--- WHAT YOU NEED TO DO ---
Quote exactly, and only, the lines of the material below from the line with "liver was stained" through the line with "breast cancer stained".
START RECORDS TO PROCESS
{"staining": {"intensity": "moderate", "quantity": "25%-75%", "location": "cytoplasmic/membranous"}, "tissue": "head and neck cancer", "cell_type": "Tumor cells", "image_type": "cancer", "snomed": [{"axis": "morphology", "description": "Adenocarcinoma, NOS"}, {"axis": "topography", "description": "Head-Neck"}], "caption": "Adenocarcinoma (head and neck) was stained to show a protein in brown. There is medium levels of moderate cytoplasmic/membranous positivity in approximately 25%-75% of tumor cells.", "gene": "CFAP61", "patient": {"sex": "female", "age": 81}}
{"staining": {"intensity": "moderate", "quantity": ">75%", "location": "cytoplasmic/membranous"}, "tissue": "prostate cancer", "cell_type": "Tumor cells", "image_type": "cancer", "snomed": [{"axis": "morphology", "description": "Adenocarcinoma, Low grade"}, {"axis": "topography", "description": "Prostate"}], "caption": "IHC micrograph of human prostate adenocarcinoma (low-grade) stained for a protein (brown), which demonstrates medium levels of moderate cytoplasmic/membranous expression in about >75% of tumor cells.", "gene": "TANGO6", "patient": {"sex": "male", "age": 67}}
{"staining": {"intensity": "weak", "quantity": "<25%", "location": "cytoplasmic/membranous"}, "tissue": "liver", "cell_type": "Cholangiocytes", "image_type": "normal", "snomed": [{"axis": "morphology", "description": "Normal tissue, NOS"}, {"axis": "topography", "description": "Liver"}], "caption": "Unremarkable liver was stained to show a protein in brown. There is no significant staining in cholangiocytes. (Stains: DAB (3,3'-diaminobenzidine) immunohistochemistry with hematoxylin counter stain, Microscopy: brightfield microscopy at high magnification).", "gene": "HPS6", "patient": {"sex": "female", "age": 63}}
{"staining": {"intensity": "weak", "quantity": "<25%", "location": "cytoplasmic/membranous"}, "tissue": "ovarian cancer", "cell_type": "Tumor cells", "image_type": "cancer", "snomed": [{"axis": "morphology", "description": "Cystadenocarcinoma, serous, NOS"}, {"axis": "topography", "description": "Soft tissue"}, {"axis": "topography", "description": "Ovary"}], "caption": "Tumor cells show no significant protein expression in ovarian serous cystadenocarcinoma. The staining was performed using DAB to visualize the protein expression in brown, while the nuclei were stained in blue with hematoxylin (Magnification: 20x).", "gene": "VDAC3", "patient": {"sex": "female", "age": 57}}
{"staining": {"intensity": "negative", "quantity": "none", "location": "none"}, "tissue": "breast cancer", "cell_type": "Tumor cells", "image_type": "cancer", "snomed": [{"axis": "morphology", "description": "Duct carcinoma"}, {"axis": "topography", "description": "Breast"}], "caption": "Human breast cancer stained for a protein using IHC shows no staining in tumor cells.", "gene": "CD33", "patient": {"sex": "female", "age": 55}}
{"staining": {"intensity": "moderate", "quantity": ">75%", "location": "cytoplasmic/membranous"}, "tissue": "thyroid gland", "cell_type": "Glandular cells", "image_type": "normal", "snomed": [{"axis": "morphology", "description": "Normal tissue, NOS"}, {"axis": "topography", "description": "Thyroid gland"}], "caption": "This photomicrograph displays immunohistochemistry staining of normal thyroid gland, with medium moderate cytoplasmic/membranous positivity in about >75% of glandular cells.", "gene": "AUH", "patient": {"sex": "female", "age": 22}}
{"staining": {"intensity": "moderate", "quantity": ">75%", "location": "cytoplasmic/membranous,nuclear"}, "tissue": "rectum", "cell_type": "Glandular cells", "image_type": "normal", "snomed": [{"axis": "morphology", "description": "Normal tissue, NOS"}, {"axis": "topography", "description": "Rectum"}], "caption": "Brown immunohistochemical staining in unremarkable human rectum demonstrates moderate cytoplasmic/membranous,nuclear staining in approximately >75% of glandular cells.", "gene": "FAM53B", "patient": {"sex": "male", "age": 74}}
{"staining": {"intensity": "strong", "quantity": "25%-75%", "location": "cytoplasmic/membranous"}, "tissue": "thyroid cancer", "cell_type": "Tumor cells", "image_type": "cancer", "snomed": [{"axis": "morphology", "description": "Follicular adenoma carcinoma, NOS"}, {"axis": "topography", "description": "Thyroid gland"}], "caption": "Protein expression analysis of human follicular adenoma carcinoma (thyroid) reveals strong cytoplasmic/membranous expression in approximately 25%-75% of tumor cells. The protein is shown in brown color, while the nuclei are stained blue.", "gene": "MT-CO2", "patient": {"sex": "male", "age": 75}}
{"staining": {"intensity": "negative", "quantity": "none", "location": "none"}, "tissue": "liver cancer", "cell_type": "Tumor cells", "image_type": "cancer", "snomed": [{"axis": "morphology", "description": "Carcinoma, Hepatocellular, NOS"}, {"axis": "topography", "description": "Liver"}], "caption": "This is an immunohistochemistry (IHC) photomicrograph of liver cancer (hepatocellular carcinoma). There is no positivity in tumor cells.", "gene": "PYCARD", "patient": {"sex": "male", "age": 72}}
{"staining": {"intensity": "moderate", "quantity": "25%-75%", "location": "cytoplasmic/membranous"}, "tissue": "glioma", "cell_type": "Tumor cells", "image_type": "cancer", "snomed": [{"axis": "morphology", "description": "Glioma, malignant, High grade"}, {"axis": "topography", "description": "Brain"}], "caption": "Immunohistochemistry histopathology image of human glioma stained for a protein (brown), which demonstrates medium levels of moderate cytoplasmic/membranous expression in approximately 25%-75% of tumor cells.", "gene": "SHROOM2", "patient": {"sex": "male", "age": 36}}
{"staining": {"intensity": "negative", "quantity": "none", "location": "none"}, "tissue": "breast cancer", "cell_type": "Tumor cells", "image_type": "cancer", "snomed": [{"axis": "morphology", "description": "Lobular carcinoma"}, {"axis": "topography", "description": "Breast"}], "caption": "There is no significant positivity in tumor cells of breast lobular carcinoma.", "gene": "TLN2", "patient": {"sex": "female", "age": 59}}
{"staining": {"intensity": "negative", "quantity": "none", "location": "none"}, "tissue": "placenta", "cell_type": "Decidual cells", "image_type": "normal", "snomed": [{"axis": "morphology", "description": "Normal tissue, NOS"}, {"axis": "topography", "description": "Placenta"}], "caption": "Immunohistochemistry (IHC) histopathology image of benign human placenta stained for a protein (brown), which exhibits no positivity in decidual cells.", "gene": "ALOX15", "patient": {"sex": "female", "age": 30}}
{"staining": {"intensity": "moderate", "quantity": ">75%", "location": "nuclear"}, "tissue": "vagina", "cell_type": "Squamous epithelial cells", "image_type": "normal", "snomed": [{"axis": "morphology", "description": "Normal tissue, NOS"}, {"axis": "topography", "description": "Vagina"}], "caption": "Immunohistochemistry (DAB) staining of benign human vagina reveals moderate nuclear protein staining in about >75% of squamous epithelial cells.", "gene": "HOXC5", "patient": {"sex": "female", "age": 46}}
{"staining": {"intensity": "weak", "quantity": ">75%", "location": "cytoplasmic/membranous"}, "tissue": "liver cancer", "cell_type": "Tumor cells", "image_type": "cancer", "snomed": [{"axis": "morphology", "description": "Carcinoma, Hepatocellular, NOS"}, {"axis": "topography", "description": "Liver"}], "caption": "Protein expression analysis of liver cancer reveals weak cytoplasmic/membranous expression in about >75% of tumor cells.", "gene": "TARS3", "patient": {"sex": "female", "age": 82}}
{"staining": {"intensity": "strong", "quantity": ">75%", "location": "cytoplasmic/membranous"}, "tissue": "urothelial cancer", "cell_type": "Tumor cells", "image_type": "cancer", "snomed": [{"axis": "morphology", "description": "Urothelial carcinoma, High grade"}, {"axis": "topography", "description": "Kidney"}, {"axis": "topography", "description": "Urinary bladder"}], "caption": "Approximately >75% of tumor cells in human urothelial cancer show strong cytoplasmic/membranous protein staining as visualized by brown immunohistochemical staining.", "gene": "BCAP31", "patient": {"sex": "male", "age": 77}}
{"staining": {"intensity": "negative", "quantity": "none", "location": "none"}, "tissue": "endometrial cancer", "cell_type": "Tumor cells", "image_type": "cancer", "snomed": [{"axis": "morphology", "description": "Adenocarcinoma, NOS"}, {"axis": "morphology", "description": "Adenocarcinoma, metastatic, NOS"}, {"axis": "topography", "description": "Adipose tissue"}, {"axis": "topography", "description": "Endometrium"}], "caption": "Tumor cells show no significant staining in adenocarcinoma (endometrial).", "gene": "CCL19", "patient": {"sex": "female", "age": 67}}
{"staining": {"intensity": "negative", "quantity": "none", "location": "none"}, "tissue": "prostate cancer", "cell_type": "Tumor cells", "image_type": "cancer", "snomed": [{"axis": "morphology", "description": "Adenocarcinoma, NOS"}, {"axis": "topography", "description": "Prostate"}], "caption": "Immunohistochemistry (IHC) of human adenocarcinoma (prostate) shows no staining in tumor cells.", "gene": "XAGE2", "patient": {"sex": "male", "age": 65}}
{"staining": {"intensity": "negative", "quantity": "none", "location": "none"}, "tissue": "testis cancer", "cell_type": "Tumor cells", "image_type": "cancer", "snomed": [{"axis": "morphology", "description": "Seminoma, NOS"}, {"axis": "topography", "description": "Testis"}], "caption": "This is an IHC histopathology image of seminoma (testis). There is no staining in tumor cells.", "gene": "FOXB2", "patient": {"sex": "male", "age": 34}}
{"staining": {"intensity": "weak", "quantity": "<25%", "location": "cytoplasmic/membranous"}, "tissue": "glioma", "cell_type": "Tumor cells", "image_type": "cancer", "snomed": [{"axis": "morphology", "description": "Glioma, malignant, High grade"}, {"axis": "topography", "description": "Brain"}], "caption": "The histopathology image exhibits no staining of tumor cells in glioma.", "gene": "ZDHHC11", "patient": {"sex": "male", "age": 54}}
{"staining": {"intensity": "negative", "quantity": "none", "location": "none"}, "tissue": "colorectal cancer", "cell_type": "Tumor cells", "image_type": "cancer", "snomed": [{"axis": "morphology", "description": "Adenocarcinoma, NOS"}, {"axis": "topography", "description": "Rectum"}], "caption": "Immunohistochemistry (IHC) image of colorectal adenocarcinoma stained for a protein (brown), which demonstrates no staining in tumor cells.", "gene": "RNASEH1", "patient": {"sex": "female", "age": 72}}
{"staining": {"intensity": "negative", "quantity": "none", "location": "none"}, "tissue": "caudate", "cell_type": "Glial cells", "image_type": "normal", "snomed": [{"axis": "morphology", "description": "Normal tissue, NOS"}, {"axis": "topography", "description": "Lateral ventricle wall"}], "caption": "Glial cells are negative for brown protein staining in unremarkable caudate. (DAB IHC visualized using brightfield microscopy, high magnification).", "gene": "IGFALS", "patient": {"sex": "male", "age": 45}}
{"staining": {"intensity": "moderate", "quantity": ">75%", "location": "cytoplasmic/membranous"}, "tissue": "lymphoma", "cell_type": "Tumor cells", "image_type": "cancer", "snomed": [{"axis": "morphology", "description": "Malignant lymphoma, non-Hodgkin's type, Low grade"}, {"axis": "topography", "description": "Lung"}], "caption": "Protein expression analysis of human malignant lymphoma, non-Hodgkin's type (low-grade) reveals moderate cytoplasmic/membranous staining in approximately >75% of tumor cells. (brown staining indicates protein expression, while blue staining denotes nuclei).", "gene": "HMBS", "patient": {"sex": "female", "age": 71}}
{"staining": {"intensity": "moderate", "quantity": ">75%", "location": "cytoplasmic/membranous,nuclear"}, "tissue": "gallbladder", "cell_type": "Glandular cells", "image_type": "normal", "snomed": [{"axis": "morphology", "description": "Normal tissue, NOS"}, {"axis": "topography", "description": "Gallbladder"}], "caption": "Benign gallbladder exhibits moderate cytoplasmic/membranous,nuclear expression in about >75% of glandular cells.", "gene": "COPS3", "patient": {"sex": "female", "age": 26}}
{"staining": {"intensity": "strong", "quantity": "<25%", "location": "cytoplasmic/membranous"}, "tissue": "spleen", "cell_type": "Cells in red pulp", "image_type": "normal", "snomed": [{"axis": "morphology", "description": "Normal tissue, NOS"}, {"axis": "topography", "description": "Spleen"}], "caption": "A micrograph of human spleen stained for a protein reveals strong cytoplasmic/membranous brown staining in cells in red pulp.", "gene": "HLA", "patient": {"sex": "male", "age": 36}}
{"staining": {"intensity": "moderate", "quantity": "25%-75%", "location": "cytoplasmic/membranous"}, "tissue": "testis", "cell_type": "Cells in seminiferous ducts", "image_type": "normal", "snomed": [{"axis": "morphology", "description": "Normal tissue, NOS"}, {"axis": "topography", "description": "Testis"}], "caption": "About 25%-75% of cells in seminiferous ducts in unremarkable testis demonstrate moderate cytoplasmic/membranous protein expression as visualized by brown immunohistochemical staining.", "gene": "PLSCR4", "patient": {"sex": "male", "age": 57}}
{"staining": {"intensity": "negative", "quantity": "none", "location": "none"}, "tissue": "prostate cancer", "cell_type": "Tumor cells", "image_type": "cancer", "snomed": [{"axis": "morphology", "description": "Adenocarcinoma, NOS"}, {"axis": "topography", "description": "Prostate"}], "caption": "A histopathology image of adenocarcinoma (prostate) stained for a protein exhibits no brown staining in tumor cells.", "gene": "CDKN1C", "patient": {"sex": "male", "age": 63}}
END RECORDS TO PROCESS
--- RESPONSE AREA ---
{"staining": {"intensity": "weak", "quantity": "<25%", "location": "cytoplasmic/membranous"}, "tissue": "liver", "cell_type": "Cholangiocytes", "image_type": "normal", "snomed": [{"axis": "morphology", "description": "Normal tissue, NOS"}, {"axis": "topography", "description": "Liver"}], "caption": "Unremarkable liver was stained to show a protein in brown. There is no significant staining in cholangiocytes. (Stains: DAB (3,3'-diaminobenzidine) immunohistochemistry with hematoxylin counter stain, Microscopy: brightfield microscopy at high magnification).", "gene": "HPS6", "patient": {"sex": "female", "age": 63}}
{"staining": {"intensity": "weak", "quantity": "<25%", "location": "cytoplasmic/membranous"}, "tissue": "ovarian cancer", "cell_type": "Tumor cells", "image_type": "cancer", "snomed": [{"axis": "morphology", "description": "Cystadenocarcinoma, serous, NOS"}, {"axis": "topography", "description": "Soft tissue"}, {"axis": "topography", "description": "Ovary"}], "caption": "Tumor cells show no significant protein expression in ovarian serous cystadenocarcinoma. The staining was performed using DAB to visualize the protein expression in brown, while the nuclei were stained in blue with hematoxylin (Magnification: 20x).", "gene": "VDAC3", "patient": {"sex": "female", "age": 57}}
{"staining": {"intensity": "negative", "quantity": "none", "location": "none"}, "tissue": "breast cancer", "cell_type": "Tumor cells", "image_type": "cancer", "snomed": [{"axis": "morphology", "description": "Duct carcinoma"}, {"axis": "topography", "description": "Breast"}], "caption": "Human breast cancer stained for a protein using IHC shows no staining in tumor cells.", "gene": "CD33", "patient": {"sex": "female", "age": 55}}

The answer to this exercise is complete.